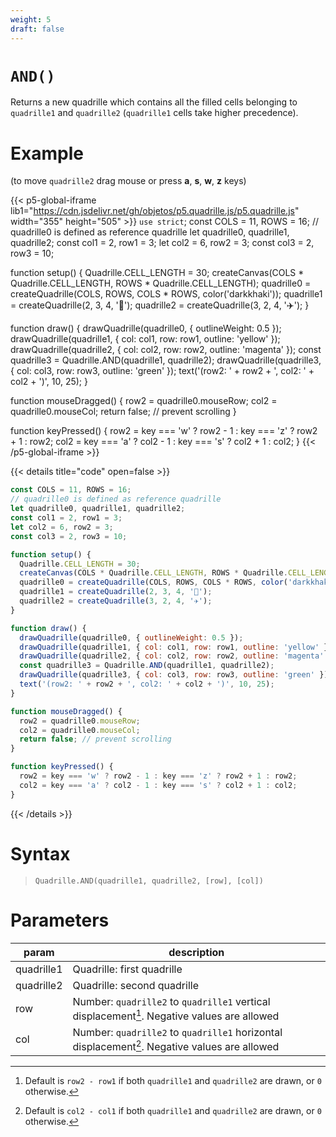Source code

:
 ```yaml
---
weight: 5
draft: false
---
```


# `AND()`

Returns a new quadrille which contains all the filled cells belonging to `quadrille1` and `quadrille2` (`quadrille1` cells take higher precedence).

# Example

(to move `quadrille2` drag mouse or press **a**, **s**, **w**, **z** keys)

{{< p5-global-iframe lib1="https://cdn.jsdelivr.net/gh/objetos/p5.quadrille.js/p5.quadrille.js" width="355" height="505" >}}
`use strict`;
const COLS = 11, ROWS = 16;
// quadrille0 is defined as reference quadrille
let quadrille0, quadrille1, quadrille2;
const col1 = 2, row1 = 3;
let col2 = 6, row2 = 3;
const col3 = 2, row3 = 10;

function setup() {
  Quadrille.CELL_LENGTH = 30;
  createCanvas(COLS * Quadrille.CELL_LENGTH, ROWS * Quadrille.CELL_LENGTH);
  quadrille0 = createQuadrille(COLS, ROWS, COLS * ROWS, color('darkkhaki'));
  quadrille1 = createQuadrille(2, 3, 4, '👻');
  quadrille2 = createQuadrille(3, 2, 4, '✈️');
}

function draw() {
  drawQuadrille(quadrille0, { outlineWeight: 0.5 });
  drawQuadrille(quadrille1, { col: col1, row: row1, outline: 'yellow' });
  drawQuadrille(quadrille2, { col: col2, row: row2, outline: 'magenta' });
  const quadrille3 = Quadrille.AND(quadrille1, quadrille2);
  drawQuadrille(quadrille3, { col: col3, row: row3, outline: 'green' });
  text('(row2: ' + row2 + ', col2: ' + col2 + ')', 10, 25);
}

function mouseDragged() {
  row2 = quadrille0.mouseRow;
  col2 = quadrille0.mouseCol;
  return false; // prevent scrolling
}

function keyPressed() {
  row2 = key === 'w' ? row2 - 1 : key === 'z' ? row2 + 1 : row2;
  col2 = key === 'a' ? col2 - 1 : key === 's' ? col2 + 1 : col2;
}
{{< /p5-global-iframe >}}

{{< details title="code" open=false >}}
```js
const COLS = 11, ROWS = 16;
// quadrille0 is defined as reference quadrille
let quadrille0, quadrille1, quadrille2;
const col1 = 2, row1 = 3;
let col2 = 6, row2 = 3;
const col3 = 2, row3 = 10;

function setup() {
  Quadrille.CELL_LENGTH = 30;
  createCanvas(COLS * Quadrille.CELL_LENGTH, ROWS * Quadrille.CELL_LENGTH);
  quadrille0 = createQuadrille(COLS, ROWS, COLS * ROWS, color('darkkhaki'));
  quadrille1 = createQuadrille(2, 3, 4, '👻');
  quadrille2 = createQuadrille(3, 2, 4, '✈️');
}

function draw() {
  drawQuadrille(quadrille0, { outlineWeight: 0.5 });
  drawQuadrille(quadrille1, { col: col1, row: row1, outline: 'yellow' });
  drawQuadrille(quadrille2, { col: col2, row: row2, outline: 'magenta' });
  const quadrille3 = Quadrille.AND(quadrille1, quadrille2);
  drawQuadrille(quadrille3, { col: col3, row: row3, outline: 'green' });
  text('(row2: ' + row2 + ', col2: ' + col2 + ')', 10, 25);
}

function mouseDragged() {
  row2 = quadrille0.mouseRow;
  col2 = quadrille0.mouseCol;
  return false; // prevent scrolling
}

function keyPressed() {
  row2 = key === 'w' ? row2 - 1 : key === 'z' ? row2 + 1 : row2;
  col2 = key === 'a' ? col2 - 1 : key === 's' ? col2 + 1 : col2;
}
```
{{< /details >}}

# Syntax

> `Quadrille.AND(quadrille1, quadrille2, [row], [col])`

# Parameters

| param      | description                                                                                   |
|------------|-----------------------------------------------------------------------------------------------|
| quadrille1 | Quadrille: first quadrille                                                                    |
| quadrille2 | Quadrille: second quadrille                                                                   |
| row        | Number: `quadrille2` to `quadrille1` vertical displacement[^1]. Negative values are allowed   |
| col        | Number: `quadrille2` to `quadrille1` horizontal displacement[^2]. Negative values are allowed |

[^1]: Default is `row2 - row1` if both `quadrille1` and `quadrille2` are drawn, or `0` otherwise.
[^2]: Default is `col2 - col1` if both `quadrille1` and `quadrille2` are drawn, or `0` otherwise.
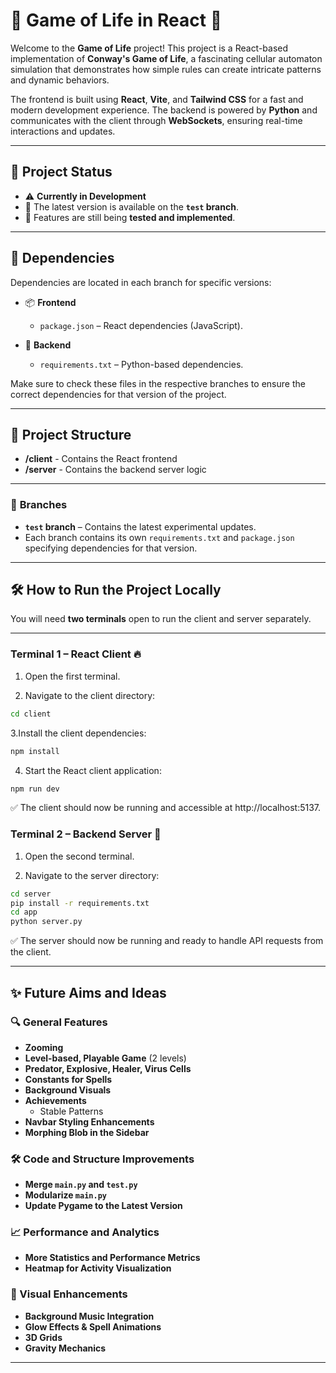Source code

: # 🌌 **Game of Life in React** 🚀

Welcome to the **Game of Life** project! This project is a React-based implementation of **Conway's Game of Life**, a fascinating cellular automaton simulation that demonstrates how simple rules can create intricate patterns and dynamic behaviors.

The frontend is built using **React**, **Vite**, and **Tailwind CSS** for a fast and modern development experience. The backend is powered by **Python** and communicates with the client through **WebSockets**, ensuring real-time interactions and updates.

---

## 📜 **Project Status** 

- ⚠️ **Currently in Development**  
- 🔧 The latest version is available on the **`test` branch**.  
- 🧪 Features are still being **tested and implemented**.

---

## 📜 **Dependencies**

Dependencies are located in each branch for specific versions:

- 📦 **Frontend**  
  - `package.json` – React dependencies (JavaScript).

- 🐍 **Backend**  
  - `requirements.txt` – Python-based dependencies.

Make sure to check these files in the respective branches to ensure the correct dependencies for that version of the project.

---

## 📂 **Project Structure** 
- **/client** - Contains the React frontend 
- **/server** - Contains the backend server logic

---


### 📝 **Branches**

- **`test` branch** – Contains the latest experimental updates.
- Each branch contains its own `requirements.txt` and `package.json` specifying dependencies for that version.

---

## 🛠️ **How to Run the Project Locally**  

You will need **two terminals** open to run the client and server separately.

---

### Terminal 1 – **React Client** 🔥

1. Open the first terminal.

2. Navigate to the client directory:

```bash
cd client
```

3.Install the client dependencies:

```bash
npm install
```

4. Start the React client application:

```bash
npm run dev
```

✅ The client should now be running and accessible at http://localhost:5137.

### Terminal 2 – Backend Server 🐍

1. Open the second terminal.

2. Navigate to the server directory:

```bash
cd server
pip install -r requirements.txt
cd app
python server.py
```

✅ The server should now be running and ready to handle API requests from the client.

---

## ✨ Future Aims and Ideas

### 🔍 General Features

- **Zooming**  
- **Level-based, Playable Game** (2 levels)  
- **Predator, Explosive, Healer, Virus Cells**  
- **Constants for Spells**  
- **Background Visuals**  
- **Achievements**  
  - Stable Patterns  
- **Navbar Styling Enhancements**  
- **Morphing Blob in the Sidebar**  

### 🛠️ Code and Structure Improvements

- **Merge `main.py` and `test.py`**  
- **Modularize `main.py`**  
- **Update Pygame to the Latest Version**  

### 📈 Performance and Analytics

- **More Statistics and Performance Metrics**  
- **Heatmap for Activity Visualization**  

### 🎨 Visual Enhancements

- **Background Music Integration**  
- **Glow Effects & Spell Animations**  
- **3D Grids**  
- **Gravity Mechanics**

---




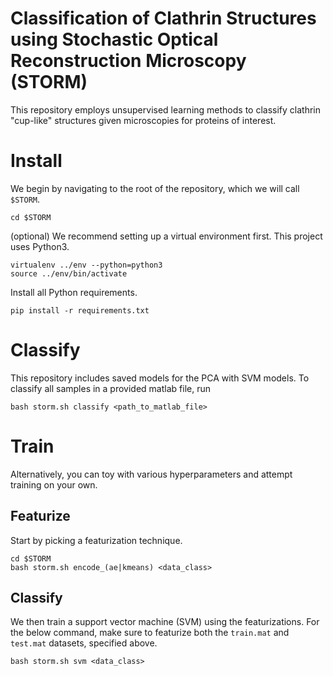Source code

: # Classification of Clathrin Structures using Stochastic Optical Reconstruction Microscopy (STORM)

This repository employs unsupervised learning methods to classify clathrin
"cup-like" structures given microscopies for proteins of interest.

# Install

We begin by navigating to the root of the repository, which we will call `$STORM`.

    cd $STORM
    
(optional) We recommend setting up a virtual environment first. This project uses Python3.

    virtualenv ../env --python=python3
    source ../env/bin/activate

Install all Python requirements.

    pip install -r requirements.txt

# Classify

This repository includes saved models for the PCA with SVM models. To classify all samples in a provided matlab file, run

    bash storm.sh classify <path_to_matlab_file>

# Train

Alternatively, you can toy with various hyperparameters and attempt training on your own.

## Featurize

Start by picking a featurization technique.

    cd $STORM
    bash storm.sh encode_(ae|kmeans) <data_class>
    
## Classify

We then train a support vector machine (SVM) using the featurizations. For the below command, make sure to featurize both the `train.mat` and `test.mat` datasets, specified above.

    bash storm.sh svm <data_class>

■ ■ ■

Task | Give every entry again word for word; no images belong in the copy.

Response area |
Source code

:
 ```yaml
---
weight: 5
draft: false
---
```


# `AND()`

Returns a new quadrille which contains all the filled cells belonging to `quadrille1` and `quadrille2` (`quadrille1` cells take higher precedence).

# Example

(to move `quadrille2` drag mouse or press **a**, **s**, **w**, **z** keys)

{{< p5-global-iframe lib1="https://cdn.jsdelivr.net/gh/objetos/p5.quadrille.js/p5.quadrille.js" width="355" height="505" >}}
`use strict`;
const COLS = 11, ROWS = 16;
// quadrille0 is defined as reference quadrille
let quadrille0, quadrille1, quadrille2;
const col1 = 2, row1 = 3;
let col2 = 6, row2 = 3;
const col3 = 2, row3 = 10;

function setup() {
  Quadrille.CELL_LENGTH = 30;
  createCanvas(COLS * Quadrille.CELL_LENGTH, ROWS * Quadrille.CELL_LENGTH);
  quadrille0 = createQuadrille(COLS, ROWS, COLS * ROWS, color('darkkhaki'));
  quadrille1 = createQuadrille(2, 3, 4, '👻');
  quadrille2 = createQuadrille(3, 2, 4, '✈️');
}

function draw() {
  drawQuadrille(quadrille0, { outlineWeight: 0.5 });
  drawQuadrille(quadrille1, { col: col1, row: row1, outline: 'yellow' });
  drawQuadrille(quadrille2, { col: col2, row: row2, outline: 'magenta' });
  const quadrille3 = Quadrille.AND(quadrille1, quadrille2);
  drawQuadrille(quadrille3, { col: col3, row: row3, outline: 'green' });
  text('(row2: ' + row2 + ', col2: ' + col2 + ')', 10, 25);
}

function mouseDragged() {
  row2 = quadrille0.mouseRow;
  col2 = quadrille0.mouseCol;
  return false; // prevent scrolling
}

function keyPressed() {
  row2 = key === 'w' ? row2 - 1 : key === 'z' ? row2 + 1 : row2;
  col2 = key === 'a' ? col2 - 1 : key === 's' ? col2 + 1 : col2;
}
{{< /p5-global-iframe >}}

{{< details title="code" open=false >}}
```js
const COLS = 11, ROWS = 16;
// quadrille0 is defined as reference quadrille
let quadrille0, quadrille1, quadrille2;
const col1 = 2, row1 = 3;
let col2 = 6, row2 = 3;
const col3 = 2, row3 = 10;

function setup() {
  Quadrille.CELL_LENGTH = 30;
  createCanvas(COLS * Quadrille.CELL_LENGTH, ROWS * Quadrille.CELL_LENGTH);
  quadrille0 = createQuadrille(COLS, ROWS, COLS * ROWS, color('darkkhaki'));
  quadrille1 = createQuadrille(2, 3, 4, '👻');
  quadrille2 = createQuadrille(3, 2, 4, '✈️');
}

function draw() {
  drawQuadrille(quadrille0, { outlineWeight: 0.5 });
  drawQuadrille(quadrille1, { col: col1, row: row1, outline: 'yellow' });
  drawQuadrille(quadrille2, { col: col2, row: row2, outline: 'magenta' });
  const quadrille3 = Quadrille.AND(quadrille1, quadrille2);
  drawQuadrille(quadrille3, { col: col3, row: row3, outline: 'green' });
  text('(row2: ' + row2 + ', col2: ' + col2 + ')', 10, 25);
}

function mouseDragged() {
  row2 = quadrille0.mouseRow;
  col2 = quadrille0.mouseCol;
  return false; // prevent scrolling
}

function keyPressed() {
  row2 = key === 'w' ? row2 - 1 : key === 'z' ? row2 + 1 : row2;
  col2 = key === 'a' ? col2 - 1 : key === 's' ? col2 + 1 : col2;
}
```
{{< /details >}}

# Syntax

> `Quadrille.AND(quadrille1, quadrille2, [row], [col])`

# Parameters

| param      | description                                                                                   |
|------------|-----------------------------------------------------------------------------------------------|
| quadrille1 | Quadrille: first quadrille                                                                    |
| quadrille2 | Quadrille: second quadrille                                                                   |
| row        | Number: `quadrille2` to `quadrille1` vertical displacement[^1]. Negative values are allowed   |
| col        | Number: `quadrille2` to `quadrille1` horizontal displacement[^2]. Negative values are allowed |

[^1]: Default is `row2 - row1` if both `quadrille1` and `quadrille2` are drawn, or `0` otherwise.
[^2]: Default is `col2 - col1` if both `quadrille1` and `quadrille2` are drawn, or `0` otherwise.
Source code

: # 🌌 **Game of Life in React** 🚀

Welcome to the **Game of Life** project! This project is a React-based implementation of **Conway's Game of Life**, a fascinating cellular automaton simulation that demonstrates how simple rules can create intricate patterns and dynamic behaviors.

The frontend is built using **React**, **Vite**, and **Tailwind CSS** for a fast and modern development experience. The backend is powered by **Python** and communicates with the client through **WebSockets**, ensuring real-time interactions and updates.

---

## 📜 **Project Status** 

- ⚠️ **Currently in Development**  
- 🔧 The latest version is available on the **`test` branch**.  
- 🧪 Features are still being **tested and implemented**.

---

## 📜 **Dependencies**

Dependencies are located in each branch for specific versions:

- 📦 **Frontend**  
  - `package.json` – React dependencies (JavaScript).

- 🐍 **Backend**  
  - `requirements.txt` – Python-based dependencies.

Make sure to check these files in the respective branches to ensure the correct dependencies for that version of the project.

---

## 📂 **Project Structure** 
- **/client** - Contains the React frontend 
- **/server** - Contains the backend server logic

---


### 📝 **Branches**

- **`test` branch** – Contains the latest experimental updates.
- Each branch contains its own `requirements.txt` and `package.json` specifying dependencies for that version.

---

## 🛠️ **How to Run the Project Locally**  

You will need **two terminals** open to run the client and server separately.

---

### Terminal 1 – **React Client** 🔥

1. Open the first terminal.

2. Navigate to the client directory:

```bash
cd client
```

3.Install the client dependencies:

```bash
npm install
```

4. Start the React client application:

```bash
npm run dev
```

✅ The client should now be running and accessible at http://localhost:5137.

### Terminal 2 – Backend Server 🐍

1. Open the second terminal.

2. Navigate to the server directory:

```bash
cd server
pip install -r requirements.txt
cd app
python server.py
```

✅ The server should now be running and ready to handle API requests from the client.

---

## ✨ Future Aims and Ideas

### 🔍 General Features

- **Zooming**  
- **Level-based, Playable Game** (2 levels)  
- **Predator, Explosive, Healer, Virus Cells**  
- **Constants for Spells**  
- **Background Visuals**  
- **Achievements**  
  - Stable Patterns  
- **Navbar Styling Enhancements**  
- **Morphing Blob in the Sidebar**  

### 🛠️ Code and Structure Improvements

- **Merge `main.py` and `test.py`**  
- **Modularize `main.py`**  
- **Update Pygame to the Latest Version**  

### 📈 Performance and Analytics

- **More Statistics and Performance Metrics**  
- **Heatmap for Activity Visualization**  

### 🎨 Visual Enhancements

- **Background Music Integration**  
- **Glow Effects & Spell Animations**  
- **3D Grids**  
- **Gravity Mechanics**

---




Source code

: # Classification of Clathrin Structures using Stochastic Optical Reconstruction Microscopy (STORM)

This repository employs unsupervised learning methods to classify clathrin
"cup-like" structures given microscopies for proteins of interest.

# Install

We begin by navigating to the root of the repository, which we will call `$STORM`.

    cd $STORM
    
(optional) We recommend setting up a virtual environment first. This project uses Python3.

    virtualenv ../env --python=python3
    source ../env/bin/activate

Install all Python requirements.

    pip install -r requirements.txt

# Classify

This repository includes saved models for the PCA with SVM models. To classify all samples in a provided matlab file, run

    bash storm.sh classify <path_to_matlab_file>

# Train

Alternatively, you can toy with various hyperparameters and attempt training on your own.

## Featurize

Start by picking a featurization technique.

    cd $STORM
    bash storm.sh encode_(ae|kmeans) <data_class>
    
## Classify

We then train a support vector machine (SVM) using the featurizations. For the below command, make sure to featurize both the `train.mat` and `test.mat` datasets, specified above.

    bash storm.sh svm <data_class>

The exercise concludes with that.